This On the Road report first appeared on the CBS Evening News.
Late last year, 11-year-old Jude Kofie of Aurora received an incredible surprise. Whoever said the best things come in small packages has never been gifted a grand piano.
The piano just showed up at Jude’s house one day.
“All for free,” said his father, Isaiah. “Who does that?”
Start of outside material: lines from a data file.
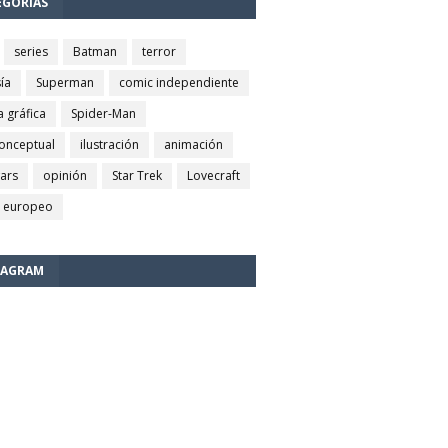
EGORÍAS
series
Batman
terror
ía
Superman
comic independiente
a gráfica
Spider-Man
conceptual
ilustración
animación
wars
opinión
Star Trek
Lovecraft
 europeo
TAGRAM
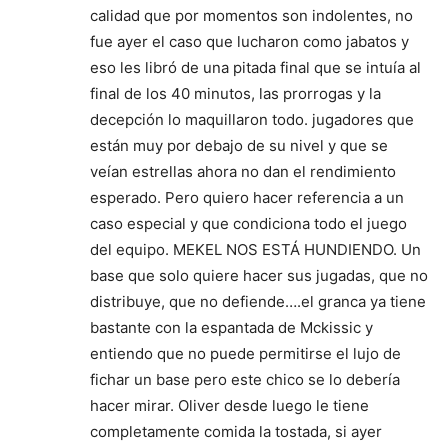
calidad que por momentos son indolentes, no
fue ayer el caso que lucharon como jabatos y
eso les libró de una pitada final que se intuía al
final de los 40 minutos, las prorrogas y la
decepción lo maquillaron todo. jugadores que
están muy por debajo de su nivel y que se
veían estrellas ahora no dan el rendimiento
esperado. Pero quiero hacer referencia a un
caso especial y que condiciona todo el juego
del equipo. MEKEL NOS ESTÁ HUNDIENDO. Un
base que solo quiere hacer sus jugadas, que no
distribuye, que no defiende….el granca ya tiene
bastante con la espantada de Mckissic y
entiendo que no puede permitirse el lujo de
fichar un base pero este chico se lo debería
hacer mirar. Oliver desde luego le tiene
completamente comida la tostada, si ayer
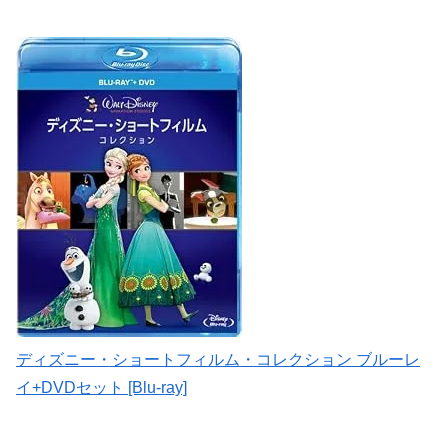
ディズニー・ショートフィルム・コレクション ブルーレ
イ+DVDセット [Blu-ray]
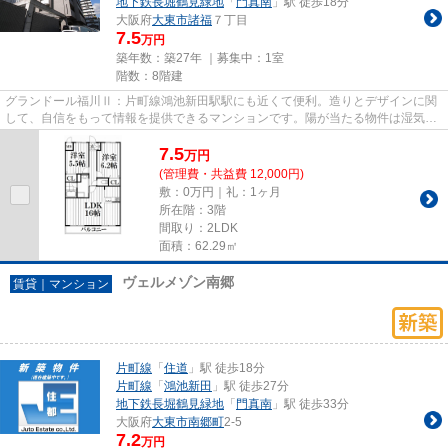
地下鉄長堀鶴見緑地
「
門真南
」駅 徒歩18分
大阪府
大東市
諸福
７丁目
7.5
万円
築年数：築27年 ｜募集中：
1室
階数：8階建
グランドール福川Ⅱ：片町線鴻池新田駅駅にも近くて便利。造りとデザインに関
して、自信をもって情報を提供できるマンションです。陽が当たる物件は湿気も
少なく健康な毎日を過ごせます...
7.5
万
円
(管理費・共益費 12,000円)
敷：0万円｜礼：1ヶ月
所在階：3階
間取り：2LDK
面積：62.29㎡
ヴェルメゾン南郷
賃貸｜マンション
片町線
「
住道
」駅 徒歩18分
片町線
「
鴻池新田
」駅 徒歩27分
地下鉄長堀鶴見緑地
「
門真南
」駅 徒歩33分
大阪府
大東市
南郷町
2-5
7.2
万円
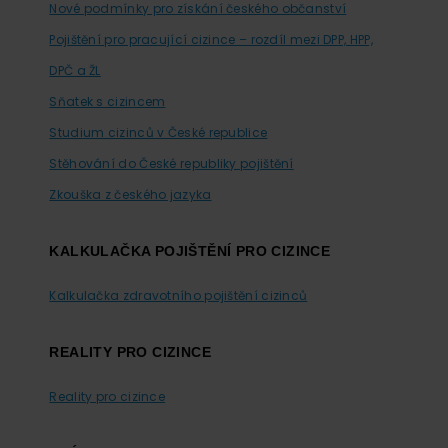
Nové podmínky pro získání českého občanství
Pojištění pro pracující cizince – rozdíl mezi DPP, HPP,
DPČ a ŽL
Sňatek s cizincem
Studium cizinců v České republice
Stěhování do České republiky pojištění
Zkouška z českého jazyka
KALKULAČKA POJIŠTĚNÍ PRO CIZINCE
Kalkulačka zdravotního pojištění cizinců
REALITY PRO CIZINCE
Reality pro cizince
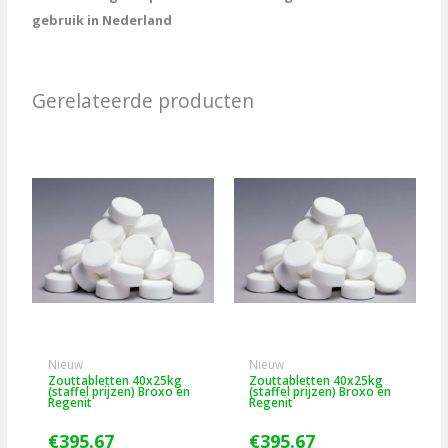
gebruik in Nederland
Gerelateerde producten
Nieuw
Nieuw
Zouttabletten 40x25kg
Zouttabletten 40x25kg
(staffel prijzen) Broxo en
(staffel prijzen) Broxo en
Regenit
Regenit
€
395.67
€
395.67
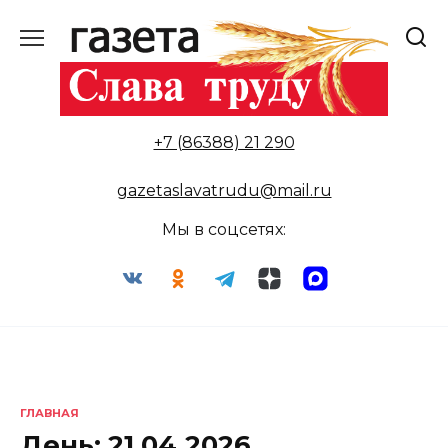
Перейти
к
содержанию
+7 (86388) 21 290
gazetaslavatrudu@mail.ru
Мы в соцсетях:
ГЛАВНАЯ
День:
21.04.2026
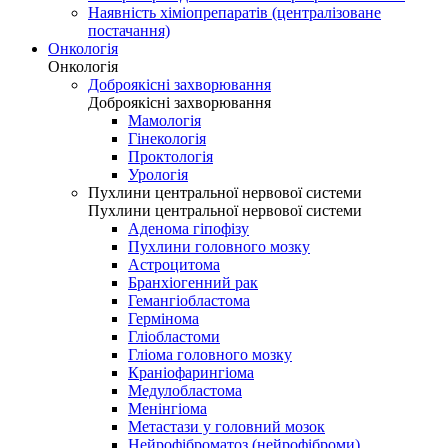
Наявність хіміопрепаратів (централізоване
постачання)
Онкологія
Онкологія
Доброякісні захворювання
Доброякісні захворювання
Мамологія
Гінекологія
Проктологія
Урологія
Пухлини центральної нервової системи
Пухлини центральної нервової системи
Аденома гіпофізу
Пухлини головного мозку
Астроцитома
Бранхіогенний рак
Гемангіобластома
Гермінома
Гліобластоми
Гліома головного мозку
Краніофарингіома
Медулобластома
Менінгіома
Метастази у головний мозок
Нейрофіброматоз (нейрофіброми)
Eleven-year-old Jude Kofie, of Aurora, Colorado, demonstrated a remarkable talent no one anticipated when he discovered an old keyboard and, without any lessons, began playing – a talent piano tuner Bill Magnusson termed "Mozart level." https://t.co/njxydT6djB pic.twitter.com/0BV18zLchE
— CBS Sunday Morning 🌞 (@CBSSunday) January 8, 2023
To understand how we got here, we have to go back a year-and-a-half, when Isaiah heard a noise coming from the basement. There was an old keyboard down there, but no one knew how to play it, certainly not his autistic son — or so he thought.
Jude had never had a lesson. No one taught him how to play. But Isaiah got Jude a larger keyboard to see what more he could do.
“It’s a miracle,” Jude said of his musical talents.
“You think it’s a miracle?” CBS News asked Jude.
“That’s what I prefer,” Jude responded.
Bill Magnusson prefers that, too.
Magnusson is a piano tuner. He saw a story by a Denver TV station about Jude and heard him play. He learned Jude’s parents immigrated from Ghana and were raising four children, as well as sending money back home to their family in Ghana.
“What resources are left over to help this special little soul?” Magnusson said.
Using his father’s inheritance, Magnusson bought a $15,000 piano — estimated to be worth $45,000 — and promised to tune it once a month for the rest of his life. He’s also paying for Jude to get professional lessons.
“We’re family now,” Magnusson said.
The Kofie family is thankful.
“Somebody to just love your son like that by making sure that his future is secured, we are super thankful,” Isaiah said.